##### Excerpted text

New Books in Native American Studies
Society & Culture
Recognition Politics: Indigenous Rights and Ethnic Conflict in the Andes (Cambridge University Press, 2023) by Dr. Lorenza B. Fontana is a pioneering work that explores a new wave of widely overlooked conflicts that have emerged across the Andean region, coinciding with the implementation of internationally acclaimed indigenous rights. Why are groups that have peacefully cohabited for decades suddenly engaging in hostile and, at times, violent behaviours? What is the link between these conflicts and changes in collective self-identification, claim-making, and rent-seeking dynamics? And how, in turn, are these changes driven by broader institutional, legal and policy reforms?

##########
##### Listed records

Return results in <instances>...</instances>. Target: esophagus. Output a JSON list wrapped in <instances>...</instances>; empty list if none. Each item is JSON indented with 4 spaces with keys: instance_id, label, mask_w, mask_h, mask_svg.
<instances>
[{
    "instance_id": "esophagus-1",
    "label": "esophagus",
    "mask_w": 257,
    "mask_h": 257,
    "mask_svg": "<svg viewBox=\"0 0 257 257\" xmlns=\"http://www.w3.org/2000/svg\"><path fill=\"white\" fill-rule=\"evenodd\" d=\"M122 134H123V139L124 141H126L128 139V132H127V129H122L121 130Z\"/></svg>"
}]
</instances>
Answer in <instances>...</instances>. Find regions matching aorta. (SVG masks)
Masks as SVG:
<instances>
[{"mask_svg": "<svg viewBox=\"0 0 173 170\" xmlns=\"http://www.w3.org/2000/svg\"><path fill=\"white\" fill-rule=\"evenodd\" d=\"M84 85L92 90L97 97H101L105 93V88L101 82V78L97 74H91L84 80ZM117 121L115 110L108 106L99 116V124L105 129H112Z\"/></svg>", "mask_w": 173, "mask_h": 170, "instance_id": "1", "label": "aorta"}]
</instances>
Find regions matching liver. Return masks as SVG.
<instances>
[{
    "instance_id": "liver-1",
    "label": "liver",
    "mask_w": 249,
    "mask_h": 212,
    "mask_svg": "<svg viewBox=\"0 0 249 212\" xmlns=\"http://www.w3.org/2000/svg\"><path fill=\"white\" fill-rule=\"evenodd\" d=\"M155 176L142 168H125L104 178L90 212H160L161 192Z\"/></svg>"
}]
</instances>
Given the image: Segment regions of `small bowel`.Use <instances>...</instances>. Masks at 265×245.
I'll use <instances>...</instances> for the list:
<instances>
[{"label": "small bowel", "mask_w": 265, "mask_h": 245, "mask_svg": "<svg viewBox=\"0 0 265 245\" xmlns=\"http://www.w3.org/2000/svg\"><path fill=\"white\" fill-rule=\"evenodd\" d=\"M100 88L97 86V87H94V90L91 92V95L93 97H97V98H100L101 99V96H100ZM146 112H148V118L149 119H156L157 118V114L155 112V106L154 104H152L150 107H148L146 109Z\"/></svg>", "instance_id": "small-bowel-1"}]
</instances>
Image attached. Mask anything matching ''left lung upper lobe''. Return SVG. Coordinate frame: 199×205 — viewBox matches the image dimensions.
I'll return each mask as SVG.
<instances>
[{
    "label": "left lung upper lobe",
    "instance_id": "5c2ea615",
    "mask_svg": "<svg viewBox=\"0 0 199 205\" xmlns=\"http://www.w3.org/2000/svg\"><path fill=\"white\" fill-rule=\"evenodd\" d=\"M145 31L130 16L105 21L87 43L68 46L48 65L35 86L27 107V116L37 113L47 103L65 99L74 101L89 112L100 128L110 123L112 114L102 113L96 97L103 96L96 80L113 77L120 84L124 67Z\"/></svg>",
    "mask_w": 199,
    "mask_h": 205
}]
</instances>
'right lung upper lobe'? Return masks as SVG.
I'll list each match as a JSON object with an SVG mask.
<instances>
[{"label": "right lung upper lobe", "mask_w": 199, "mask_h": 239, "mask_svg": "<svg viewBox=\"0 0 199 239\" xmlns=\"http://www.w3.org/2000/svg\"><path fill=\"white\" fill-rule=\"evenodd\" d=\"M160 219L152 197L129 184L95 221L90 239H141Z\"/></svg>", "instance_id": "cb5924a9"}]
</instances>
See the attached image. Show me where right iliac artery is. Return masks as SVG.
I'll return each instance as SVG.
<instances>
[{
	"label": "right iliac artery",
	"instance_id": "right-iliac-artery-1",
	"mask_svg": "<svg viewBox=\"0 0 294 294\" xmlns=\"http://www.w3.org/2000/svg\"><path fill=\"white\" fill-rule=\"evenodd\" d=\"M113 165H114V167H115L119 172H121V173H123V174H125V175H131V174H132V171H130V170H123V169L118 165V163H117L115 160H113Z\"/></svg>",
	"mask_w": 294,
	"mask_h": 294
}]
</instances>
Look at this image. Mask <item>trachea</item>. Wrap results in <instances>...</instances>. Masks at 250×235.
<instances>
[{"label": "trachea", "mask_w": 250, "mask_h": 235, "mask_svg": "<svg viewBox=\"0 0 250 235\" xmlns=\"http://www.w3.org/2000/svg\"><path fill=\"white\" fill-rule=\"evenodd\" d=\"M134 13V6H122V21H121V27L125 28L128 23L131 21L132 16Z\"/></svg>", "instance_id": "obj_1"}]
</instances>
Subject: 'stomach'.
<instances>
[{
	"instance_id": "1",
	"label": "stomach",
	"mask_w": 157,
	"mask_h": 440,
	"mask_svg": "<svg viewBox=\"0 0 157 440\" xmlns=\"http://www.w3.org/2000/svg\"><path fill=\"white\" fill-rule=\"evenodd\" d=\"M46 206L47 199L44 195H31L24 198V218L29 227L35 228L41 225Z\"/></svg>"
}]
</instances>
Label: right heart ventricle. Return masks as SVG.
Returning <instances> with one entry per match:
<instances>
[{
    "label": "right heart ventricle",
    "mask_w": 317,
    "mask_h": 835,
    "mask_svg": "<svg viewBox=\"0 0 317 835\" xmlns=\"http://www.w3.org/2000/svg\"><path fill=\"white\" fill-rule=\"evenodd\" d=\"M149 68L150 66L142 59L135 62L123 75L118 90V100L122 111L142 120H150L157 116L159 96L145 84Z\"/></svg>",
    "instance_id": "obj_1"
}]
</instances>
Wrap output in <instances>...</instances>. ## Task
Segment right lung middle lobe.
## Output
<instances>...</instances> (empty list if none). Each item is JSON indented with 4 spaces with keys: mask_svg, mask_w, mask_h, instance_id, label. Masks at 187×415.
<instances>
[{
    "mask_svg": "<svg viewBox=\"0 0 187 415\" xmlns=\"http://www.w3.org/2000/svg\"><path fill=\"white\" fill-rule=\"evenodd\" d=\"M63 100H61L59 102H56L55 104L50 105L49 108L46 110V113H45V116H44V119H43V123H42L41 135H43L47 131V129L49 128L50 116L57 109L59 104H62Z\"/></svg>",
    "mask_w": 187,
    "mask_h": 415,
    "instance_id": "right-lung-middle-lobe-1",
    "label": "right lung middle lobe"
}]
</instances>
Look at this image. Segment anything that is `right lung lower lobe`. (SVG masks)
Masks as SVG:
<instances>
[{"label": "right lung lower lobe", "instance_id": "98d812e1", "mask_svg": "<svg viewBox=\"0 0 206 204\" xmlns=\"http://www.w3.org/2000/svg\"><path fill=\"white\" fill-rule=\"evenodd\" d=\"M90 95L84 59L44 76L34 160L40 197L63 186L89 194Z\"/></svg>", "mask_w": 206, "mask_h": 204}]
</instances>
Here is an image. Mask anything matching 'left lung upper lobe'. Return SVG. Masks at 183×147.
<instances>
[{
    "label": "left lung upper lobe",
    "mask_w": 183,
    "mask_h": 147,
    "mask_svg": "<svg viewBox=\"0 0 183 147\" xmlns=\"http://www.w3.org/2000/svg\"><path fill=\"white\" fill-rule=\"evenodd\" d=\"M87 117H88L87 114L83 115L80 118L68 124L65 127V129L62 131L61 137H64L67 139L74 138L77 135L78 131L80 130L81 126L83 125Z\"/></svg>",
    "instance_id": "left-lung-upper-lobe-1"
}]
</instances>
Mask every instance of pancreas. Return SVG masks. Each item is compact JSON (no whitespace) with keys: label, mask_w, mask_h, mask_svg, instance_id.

##########
##### Listed records

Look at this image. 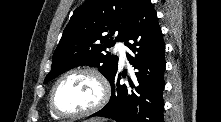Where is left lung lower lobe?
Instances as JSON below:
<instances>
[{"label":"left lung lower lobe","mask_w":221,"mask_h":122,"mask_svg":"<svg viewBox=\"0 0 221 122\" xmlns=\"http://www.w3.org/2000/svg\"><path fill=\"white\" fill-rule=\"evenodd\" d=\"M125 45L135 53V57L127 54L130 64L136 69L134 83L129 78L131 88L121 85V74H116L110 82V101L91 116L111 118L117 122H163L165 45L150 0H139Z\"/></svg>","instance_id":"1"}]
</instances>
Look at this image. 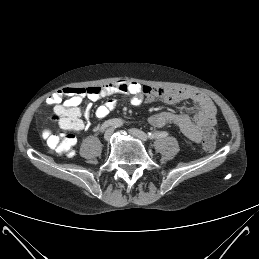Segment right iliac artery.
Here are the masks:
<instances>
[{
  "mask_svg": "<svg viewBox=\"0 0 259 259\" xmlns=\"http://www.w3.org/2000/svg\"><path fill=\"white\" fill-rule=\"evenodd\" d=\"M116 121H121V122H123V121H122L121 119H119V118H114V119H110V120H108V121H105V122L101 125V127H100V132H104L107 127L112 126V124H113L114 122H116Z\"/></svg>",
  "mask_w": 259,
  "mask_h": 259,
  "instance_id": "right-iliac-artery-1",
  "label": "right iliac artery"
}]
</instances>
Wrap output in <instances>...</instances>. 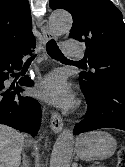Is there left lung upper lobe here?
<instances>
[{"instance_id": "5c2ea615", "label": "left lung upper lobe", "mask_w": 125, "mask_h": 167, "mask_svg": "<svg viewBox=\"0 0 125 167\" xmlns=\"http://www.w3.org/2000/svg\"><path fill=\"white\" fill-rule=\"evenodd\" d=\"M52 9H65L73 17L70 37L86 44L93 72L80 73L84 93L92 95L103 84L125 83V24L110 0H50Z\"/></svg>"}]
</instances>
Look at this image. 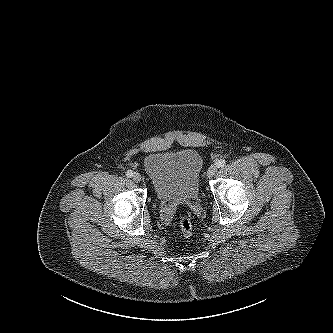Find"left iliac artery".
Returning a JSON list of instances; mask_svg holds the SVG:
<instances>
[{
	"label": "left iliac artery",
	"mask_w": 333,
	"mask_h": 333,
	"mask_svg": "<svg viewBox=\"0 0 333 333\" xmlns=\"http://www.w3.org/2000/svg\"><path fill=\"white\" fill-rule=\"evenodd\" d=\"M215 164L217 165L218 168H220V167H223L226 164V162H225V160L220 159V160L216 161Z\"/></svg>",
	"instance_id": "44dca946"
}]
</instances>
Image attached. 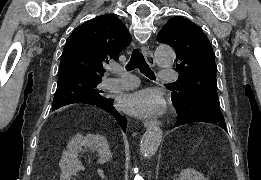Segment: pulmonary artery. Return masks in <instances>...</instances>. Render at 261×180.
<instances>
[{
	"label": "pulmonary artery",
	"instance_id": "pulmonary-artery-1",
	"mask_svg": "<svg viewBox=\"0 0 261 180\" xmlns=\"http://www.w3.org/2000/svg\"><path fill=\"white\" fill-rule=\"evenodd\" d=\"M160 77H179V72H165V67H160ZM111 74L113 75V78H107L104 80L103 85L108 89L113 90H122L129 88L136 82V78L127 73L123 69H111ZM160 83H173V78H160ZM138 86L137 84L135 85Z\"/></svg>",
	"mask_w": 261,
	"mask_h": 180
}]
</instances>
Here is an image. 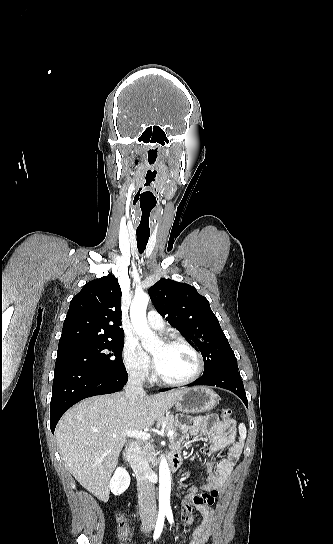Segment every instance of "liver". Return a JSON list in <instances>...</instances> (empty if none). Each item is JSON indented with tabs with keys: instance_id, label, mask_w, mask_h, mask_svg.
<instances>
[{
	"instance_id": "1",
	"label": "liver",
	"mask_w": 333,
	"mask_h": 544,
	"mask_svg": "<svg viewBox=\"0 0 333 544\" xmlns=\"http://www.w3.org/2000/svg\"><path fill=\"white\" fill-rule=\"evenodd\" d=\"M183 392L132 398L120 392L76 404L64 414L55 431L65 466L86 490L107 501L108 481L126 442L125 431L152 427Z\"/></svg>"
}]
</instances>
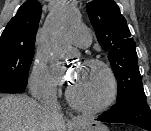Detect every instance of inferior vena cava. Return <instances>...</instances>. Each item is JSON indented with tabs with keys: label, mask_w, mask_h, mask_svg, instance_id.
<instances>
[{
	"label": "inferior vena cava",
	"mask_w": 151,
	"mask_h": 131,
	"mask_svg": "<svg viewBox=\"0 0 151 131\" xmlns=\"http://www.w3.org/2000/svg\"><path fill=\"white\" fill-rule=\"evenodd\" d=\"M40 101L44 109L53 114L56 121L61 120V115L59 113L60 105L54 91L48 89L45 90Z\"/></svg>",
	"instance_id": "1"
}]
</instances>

##########
##### Listed records

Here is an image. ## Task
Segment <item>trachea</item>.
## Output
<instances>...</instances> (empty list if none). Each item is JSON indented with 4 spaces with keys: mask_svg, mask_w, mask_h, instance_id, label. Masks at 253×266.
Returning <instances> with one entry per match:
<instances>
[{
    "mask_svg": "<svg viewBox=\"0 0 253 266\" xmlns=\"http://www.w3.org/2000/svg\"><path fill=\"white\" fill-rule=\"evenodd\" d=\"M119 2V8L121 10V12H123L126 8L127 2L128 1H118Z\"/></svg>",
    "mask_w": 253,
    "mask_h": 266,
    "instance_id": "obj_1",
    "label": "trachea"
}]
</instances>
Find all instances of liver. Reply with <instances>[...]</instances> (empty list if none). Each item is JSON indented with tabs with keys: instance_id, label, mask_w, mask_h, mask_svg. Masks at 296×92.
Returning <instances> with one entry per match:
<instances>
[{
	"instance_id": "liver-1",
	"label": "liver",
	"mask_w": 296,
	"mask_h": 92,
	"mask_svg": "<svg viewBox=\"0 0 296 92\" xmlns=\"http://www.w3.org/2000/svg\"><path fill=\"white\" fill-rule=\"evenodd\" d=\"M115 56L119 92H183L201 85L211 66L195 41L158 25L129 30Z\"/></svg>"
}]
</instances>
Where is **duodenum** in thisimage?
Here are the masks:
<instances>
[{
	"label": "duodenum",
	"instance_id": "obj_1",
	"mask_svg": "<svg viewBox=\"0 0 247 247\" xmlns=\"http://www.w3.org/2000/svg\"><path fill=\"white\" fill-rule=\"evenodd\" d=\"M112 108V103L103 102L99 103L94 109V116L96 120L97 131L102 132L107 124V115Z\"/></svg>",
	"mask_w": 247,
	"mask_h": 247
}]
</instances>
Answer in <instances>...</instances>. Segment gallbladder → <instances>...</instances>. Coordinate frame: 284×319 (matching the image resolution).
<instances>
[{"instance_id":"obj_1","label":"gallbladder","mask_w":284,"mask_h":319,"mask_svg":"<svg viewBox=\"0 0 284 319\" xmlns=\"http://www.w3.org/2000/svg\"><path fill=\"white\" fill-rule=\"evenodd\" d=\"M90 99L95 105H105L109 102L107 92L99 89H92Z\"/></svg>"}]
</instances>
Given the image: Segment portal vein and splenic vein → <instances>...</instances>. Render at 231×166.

##########

→ What you have to do
Please carry on the description of the book about indigenous rights and ethnic conflict in the Andes, starting after its last sentence. The items are separate material and have no connection to the book description.

→ Task result
By shifting the focus to the 'post-recognition,' this unique study sets the agenda for a new generation of research on the practical consequences of the employment of ethnic-based rights. To develop the core argument on the links between recognition reforms and 'recognition conflicts', Lorenza Fontana draws on extensive empirical material and case studies from three Andean countries – Bolivia, Colombia and Peru – which have been global forerunners in the implementation of recognition politics.
This interview was conducted by Dr. Miranda Melcher whose new book focuses on post-conflict military integration, understanding treaty negotiation and implementation in civil war contexts, with qualitative analysis of the Angolan and Mozambican civil wars.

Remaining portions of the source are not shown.